The data -
══════════
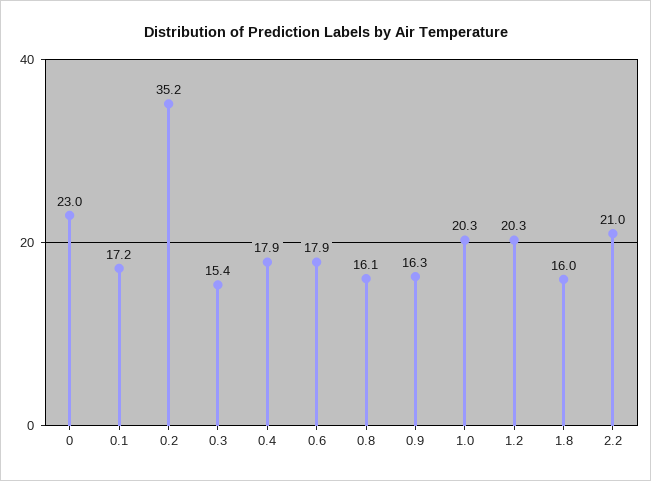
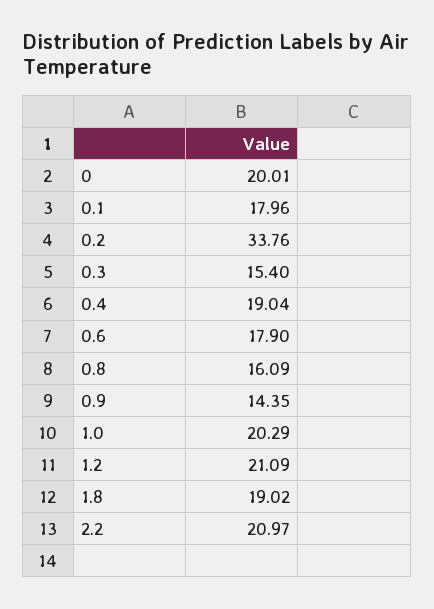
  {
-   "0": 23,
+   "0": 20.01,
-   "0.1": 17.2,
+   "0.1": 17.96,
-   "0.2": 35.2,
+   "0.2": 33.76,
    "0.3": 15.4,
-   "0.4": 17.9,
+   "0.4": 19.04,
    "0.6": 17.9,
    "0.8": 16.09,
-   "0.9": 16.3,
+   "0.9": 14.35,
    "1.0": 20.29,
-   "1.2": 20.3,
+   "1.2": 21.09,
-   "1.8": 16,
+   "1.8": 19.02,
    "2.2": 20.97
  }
══════════
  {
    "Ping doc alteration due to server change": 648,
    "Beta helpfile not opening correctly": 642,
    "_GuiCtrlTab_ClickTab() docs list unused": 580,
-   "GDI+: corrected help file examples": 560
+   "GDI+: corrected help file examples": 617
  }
══════════
Work to be completed - I need each line of the entries that holds the string "corrected" located and copied.

Answer to this exercise -
-   "GDI+: corrected help file examples": 560
+   "GDI+: corrected help file examples": 617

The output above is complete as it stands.